Zudem hänge die Vergangenheit des Konzentrationslagers wie ein Damoklesschwert über der Stadt Oranienburg, “weil sich aus der Stadtgeschichte kein Lokalpatriotismus entwickeln lässt”. Was er und seine Kollegen auf Grund der Studie einforderten, sei ein klares Bekenntnis der politischen Verantwortlichen, sagt Ralph Gabriel. “Und das fehlt. Es fehlt an Methoden-Kompetenzen, an konkreten Projektvorschlägen.”
Perspektivlosigkeit
Auf die Frage, warum die Situation des Rechtsextremismus in Österreich so unterschiedlich sei, meinte Gabriel, dass es kulturelle Unterschiede, aber auch Gemeinsamkeiten mit dem Osten Deutschlands gebe. Anfang der 90er Jahre, bis zu mehreren Verhaftungen, hätten auch Kontakte der rechten Szene mit Österreich bestanden. Gabriel: “Es ist interessant, dass jetzt wieder viele Rechtsextremisten aufgrund schärferer Verfolgung von Süddeutschland nach Österreich ausweichen.” Seiner Ansicht nach existiere in Österreich eine Szene, doch sei die Gesellschaft in Österreich nicht mit der Perspektivlosigkeit Ostdeutschlands konfrontiert.
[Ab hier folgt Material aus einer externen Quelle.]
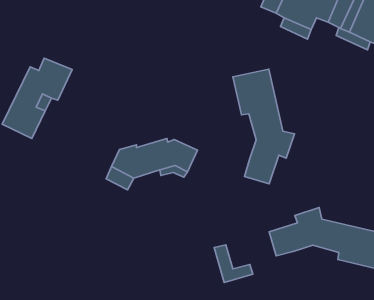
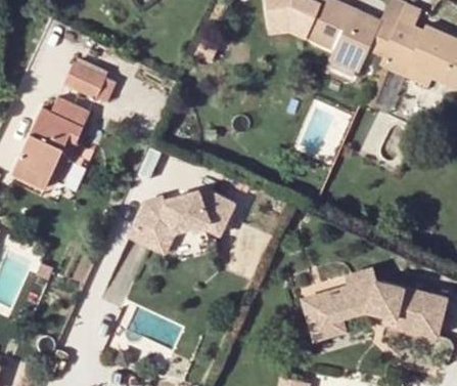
building: none -> [63,61,106,97]
building: [233,69,295,184] -> none
building: [214,245,253,282] -> [302,296,346,339]

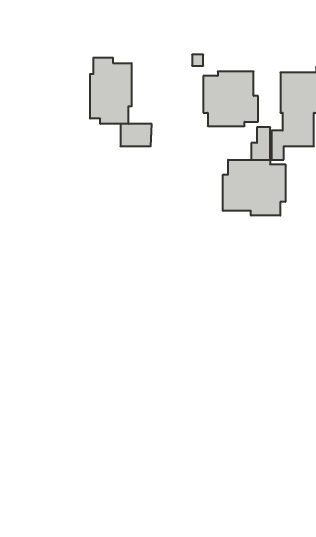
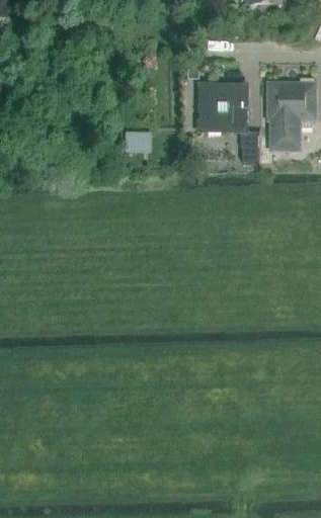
building: [90,58,132,124] -> none
building: [223,160,285,216] -> none

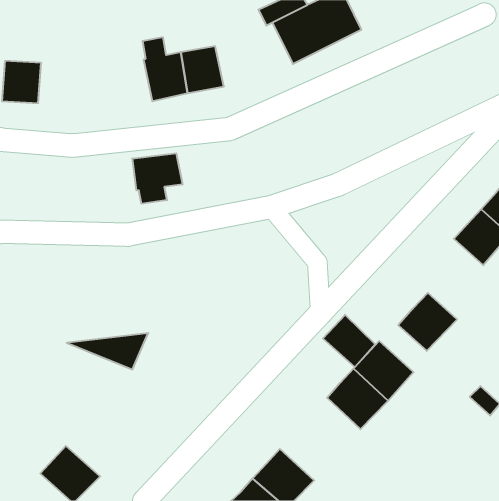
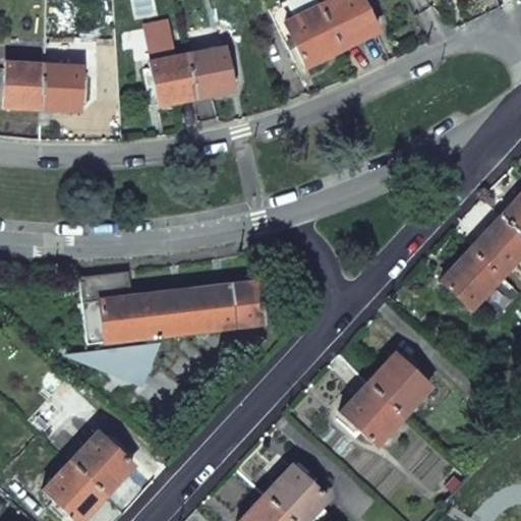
building: none -> [43,65,83,109]
building: [132,153,182,204] -> none
building: none -> [79,271,263,344]
building: [398,293,457,351] -> [443,247,504,307]
building: [323,315,375,367] -> none
building: none -> [71,432,133,494]

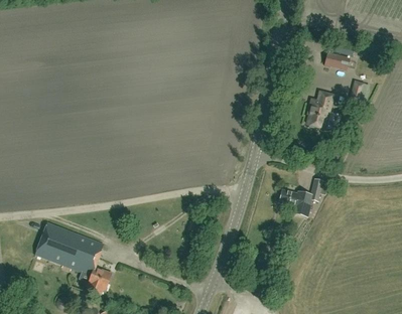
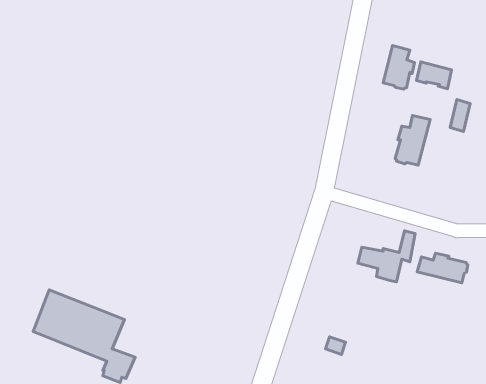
building: none -> [383,45,415,89]
building: none -> [417,253,468,283]

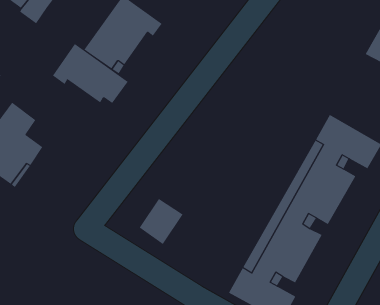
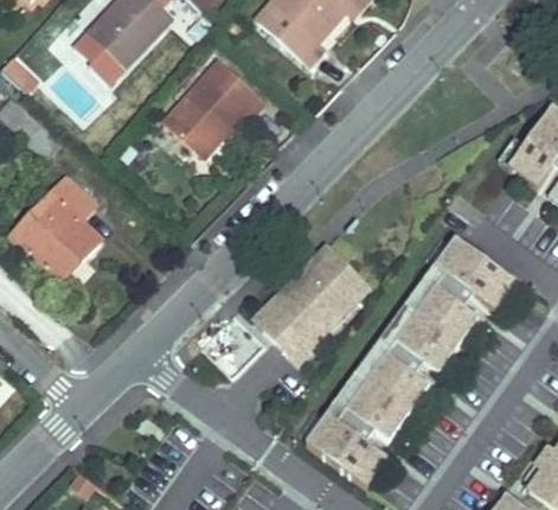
building: [52,43,129,104] -> none
building: none -> [255,247,368,362]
Außerdem gebe es “in Österreich einen Rechtspopulisten als Politiker, der sehr viel auffängt”, meint der Studien-Autor. Zudem bringe der Fremdenverkehr Gäste ins Land, man sei andere Kulturen und Sprachen gewohnt. In Ostdeutschland sei aber die Konfrontation mit Fremdem stets negativ besetzt.
Hintergrund
Studie: “Futur Exakt — Jugendkultur in Oranienburg zwischen Rechtsextremer Gewalt und demokratischem Engagement”. Verlag Hans Schiler — Berlin, Band 6 der Schriftenreihe Politik und Kultur.